Entries

· · · · · · ·

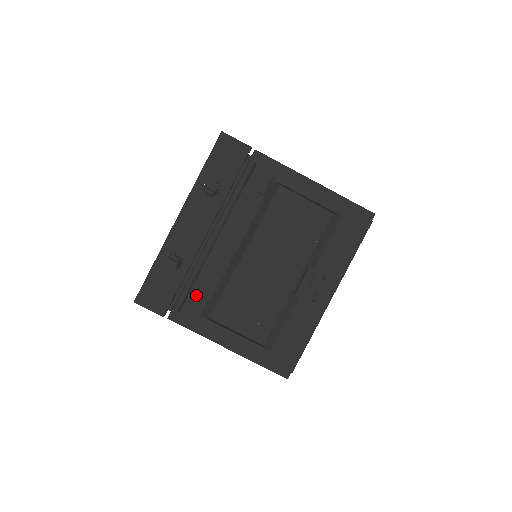
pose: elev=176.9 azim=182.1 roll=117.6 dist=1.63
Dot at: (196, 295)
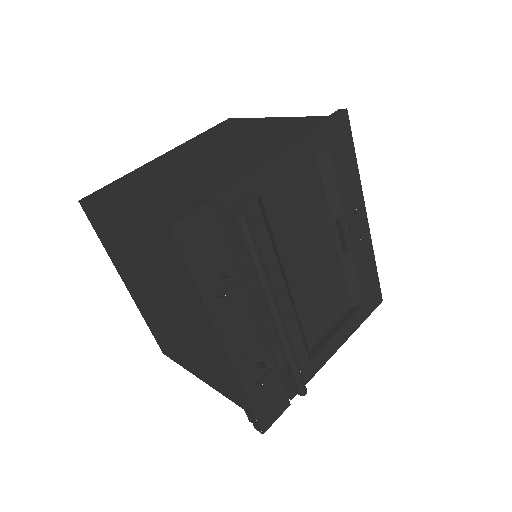
Dot at: occluded
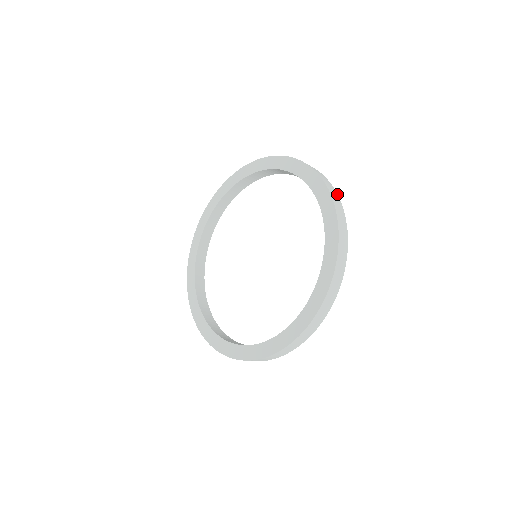
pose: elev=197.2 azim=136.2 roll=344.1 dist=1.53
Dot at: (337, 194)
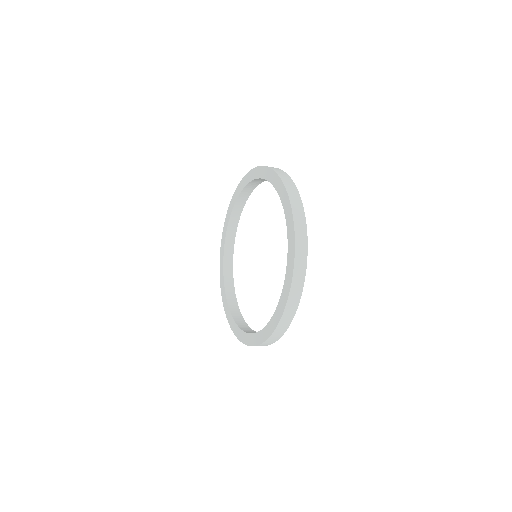
Dot at: occluded
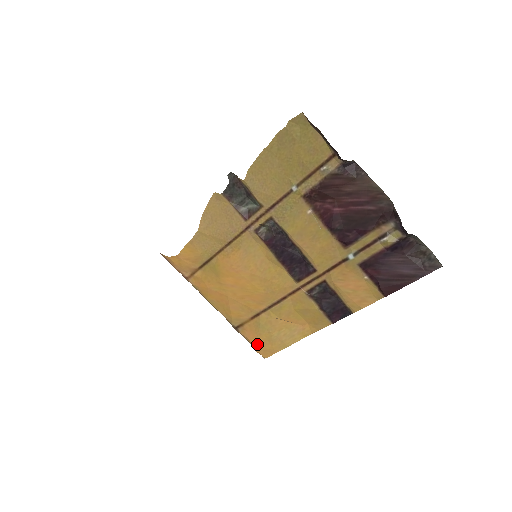
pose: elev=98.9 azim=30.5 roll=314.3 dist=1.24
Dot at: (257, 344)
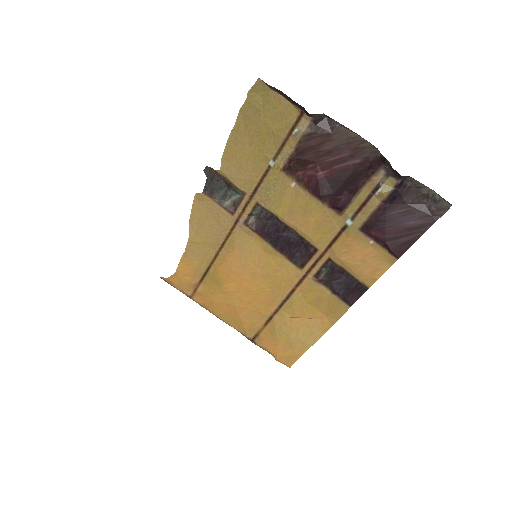
Dot at: (277, 352)
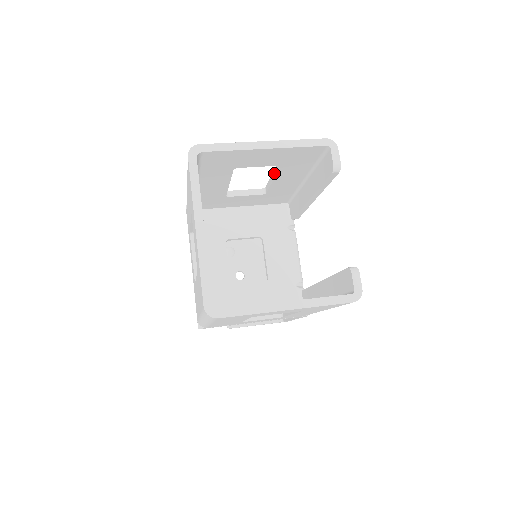
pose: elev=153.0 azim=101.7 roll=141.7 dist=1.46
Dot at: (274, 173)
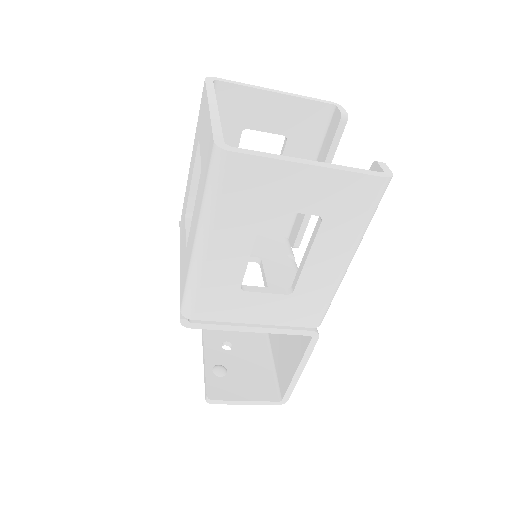
Dot at: occluded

· · · · · · ·

Task instructions
How many lines in the records above contain the string "elev"? Reply with the number alone.

Finished task
4